**Challenge:** Retype all of the data exactly as given.

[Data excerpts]
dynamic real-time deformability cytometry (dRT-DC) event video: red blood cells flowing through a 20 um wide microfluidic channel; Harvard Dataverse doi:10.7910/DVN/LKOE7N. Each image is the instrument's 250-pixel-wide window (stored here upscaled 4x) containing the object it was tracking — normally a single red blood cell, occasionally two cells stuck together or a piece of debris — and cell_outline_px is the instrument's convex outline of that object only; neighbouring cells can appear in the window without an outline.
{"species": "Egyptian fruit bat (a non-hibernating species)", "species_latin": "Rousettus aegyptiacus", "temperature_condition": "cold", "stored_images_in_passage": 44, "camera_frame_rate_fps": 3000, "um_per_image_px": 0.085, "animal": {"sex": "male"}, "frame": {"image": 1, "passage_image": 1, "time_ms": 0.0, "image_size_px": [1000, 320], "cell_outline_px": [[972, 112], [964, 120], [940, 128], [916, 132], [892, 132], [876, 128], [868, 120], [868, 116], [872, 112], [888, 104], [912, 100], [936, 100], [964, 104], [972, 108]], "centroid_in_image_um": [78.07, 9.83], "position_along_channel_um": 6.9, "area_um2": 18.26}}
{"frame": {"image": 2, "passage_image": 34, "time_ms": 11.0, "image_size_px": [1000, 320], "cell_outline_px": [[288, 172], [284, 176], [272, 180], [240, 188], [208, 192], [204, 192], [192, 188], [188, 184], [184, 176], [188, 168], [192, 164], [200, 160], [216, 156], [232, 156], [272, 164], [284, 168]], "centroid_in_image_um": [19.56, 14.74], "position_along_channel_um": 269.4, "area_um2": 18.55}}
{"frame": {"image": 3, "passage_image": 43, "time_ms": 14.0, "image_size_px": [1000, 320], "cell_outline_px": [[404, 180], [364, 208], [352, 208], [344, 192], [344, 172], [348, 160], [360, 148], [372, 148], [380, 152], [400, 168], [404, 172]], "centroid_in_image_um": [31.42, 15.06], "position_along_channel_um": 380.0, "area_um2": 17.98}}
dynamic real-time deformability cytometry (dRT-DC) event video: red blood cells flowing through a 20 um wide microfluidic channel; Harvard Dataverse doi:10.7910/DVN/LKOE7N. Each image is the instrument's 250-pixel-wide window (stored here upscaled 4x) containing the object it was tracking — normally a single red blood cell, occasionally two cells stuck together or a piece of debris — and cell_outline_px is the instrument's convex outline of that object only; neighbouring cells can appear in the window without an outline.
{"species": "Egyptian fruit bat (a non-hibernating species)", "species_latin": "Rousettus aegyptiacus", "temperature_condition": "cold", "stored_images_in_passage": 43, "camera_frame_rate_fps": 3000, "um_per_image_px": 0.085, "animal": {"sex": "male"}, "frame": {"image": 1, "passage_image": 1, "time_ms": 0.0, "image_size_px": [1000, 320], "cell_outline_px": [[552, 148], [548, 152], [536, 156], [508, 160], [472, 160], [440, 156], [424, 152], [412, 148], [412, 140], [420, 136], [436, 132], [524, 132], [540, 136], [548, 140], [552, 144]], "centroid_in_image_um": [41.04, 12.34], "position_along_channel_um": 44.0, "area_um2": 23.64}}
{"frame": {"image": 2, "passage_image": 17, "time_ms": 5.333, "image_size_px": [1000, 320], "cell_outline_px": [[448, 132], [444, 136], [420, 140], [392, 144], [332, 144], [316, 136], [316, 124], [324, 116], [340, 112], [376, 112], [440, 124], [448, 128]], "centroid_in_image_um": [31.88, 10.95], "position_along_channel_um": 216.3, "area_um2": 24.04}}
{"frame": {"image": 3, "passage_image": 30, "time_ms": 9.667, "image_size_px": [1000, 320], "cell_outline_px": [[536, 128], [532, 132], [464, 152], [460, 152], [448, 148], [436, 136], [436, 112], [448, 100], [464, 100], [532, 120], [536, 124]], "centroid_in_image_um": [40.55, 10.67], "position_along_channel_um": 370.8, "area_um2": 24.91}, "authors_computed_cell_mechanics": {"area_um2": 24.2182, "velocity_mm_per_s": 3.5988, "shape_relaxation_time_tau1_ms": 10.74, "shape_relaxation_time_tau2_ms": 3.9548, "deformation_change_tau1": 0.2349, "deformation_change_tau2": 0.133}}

**Solution for this exercise:**
dynamic real-time deformability cytometry (dRT-DC) event video: red blood cells flowing through a 20 um wide microfluidic channel; Harvard Dataverse doi:10.7910/DVN/LKOE7N. Each image is the instrument's 250-pixel-wide window (stored here upscaled 4x) containing the object it was tracking — normally a single red blood cell, occasionally two cells stuck together or a piece of debris — and cell_outline_px is the instrument's convex outline of that object only; neighbouring cells can appear in the window without an outline.
{"species": "Egyptian fruit bat (a non-hibernating species)", "species_latin": "Rousettus aegyptiacus", "temperature_condition": "cold", "stored_images_in_passage": 44, "camera_frame_rate_fps": 3000, "um_per_image_px": 0.085, "animal": {"sex": "male"}, "frame": {"image": 1, "passage_image": 1, "time_ms": 0.0, "image_size_px": [1000, 320], "cell_outline_px": [[972, 112], [964, 120], [940, 128], [916, 132], [892, 132], [876, 128], [868, 120], [868, 116], [872, 112], [888, 104], [912, 100], [936, 100], [964, 104], [972, 108]], "centroid_in_image_um": [78.07, 9.83], "position_along_channel_um": 6.9, "area_um2": 18.26}}
{"frame": {"image": 2, "passage_image": 34, "time_ms": 11.0, "image_size_px": [1000, 320], "cell_outline_px": [[288, 172], [284, 176], [272, 180], [240, 188], [208, 192], [204, 192], [192, 188], [188, 184], [184, 176], [188, 168], [192, 164], [200, 160], [216, 156], [232, 156], [272, 164], [284, 168]], "centroid_in_image_um": [19.56, 14.74], "position_along_channel_um": 269.4, "area_um2": 18.55}}
{"frame": {"image": 3, "passage_image": 43, "time_ms": 14.0, "image_size_px": [1000, 320], "cell_outline_px": [[404, 180], [364, 208], [352, 208], [344, 192], [344, 172], [348, 160], [360, 148], [372, 148], [380, 152], [400, 168], [404, 172]], "centroid_in_image_um": [31.42, 15.06], "position_along_channel_um": 380.0, "area_um2": 17.98}}
dynamic real-time deformability cytometry (dRT-DC) event video: red blood cells flowing through a 20 um wide microfluidic channel; Harvard Dataverse doi:10.7910/DVN/LKOE7N. Each image is the instrument's 250-pixel-wide window (stored here upscaled 4x) containing the object it was tracking — normally a single red blood cell, occasionally two cells stuck together or a piece of debris — and cell_outline_px is the instrument's convex outline of that object only; neighbouring cells can appear in the window without an outline.
{"species": "Egyptian fruit bat (a non-hibernating species)", "species_latin": "Rousettus aegyptiacus", "temperature_condition": "cold", "stored_images_in_passage": 43, "camera_frame_rate_fps": 3000, "um_per_image_px": 0.085, "animal": {"sex": "male"}, "frame": {"image": 1, "passage_image": 1, "time_ms": 0.0, "image_size_px": [1000, 320], "cell_outline_px": [[552, 148], [548, 152], [536, 156], [508, 160], [472, 160], [440, 156], [424, 152], [412, 148], [412, 140], [420, 136], [436, 132], [524, 132], [540, 136], [548, 140], [552, 144]], "centroid_in_image_um": [41.04, 12.34], "position_along_channel_um": 44.0, "area_um2": 23.64}}
{"frame": {"image": 2, "passage_image": 17, "time_ms": 5.333, "image_size_px": [1000, 320], "cell_outline_px": [[448, 132], [444, 136], [420, 140], [392, 144], [332, 144], [316, 136], [316, 124], [324, 116], [340, 112], [376, 112], [440, 124], [448, 128]], "centroid_in_image_um": [31.88, 10.95], "position_along_channel_um": 216.3, "area_um2": 24.04}}
{"frame": {"image": 3, "passage_image": 30, "time_ms": 9.667, "image_size_px": [1000, 320], "cell_outline_px": [[536, 128], [532, 132], [464, 152], [460, 152], [448, 148], [436, 136], [436, 112], [448, 100], [464, 100], [532, 120], [536, 124]], "centroid_in_image_um": [40.55, 10.67], "position_along_channel_um": 370.8, "area_um2": 24.91}, "authors_computed_cell_mechanics": {"area_um2": 24.2182, "velocity_mm_per_s": 3.5988, "shape_relaxation_time_tau1_ms": 10.74, "shape_relaxation_time_tau2_ms": 3.9548, "deformation_change_tau1": 0.2349, "deformation_change_tau2": 0.133}}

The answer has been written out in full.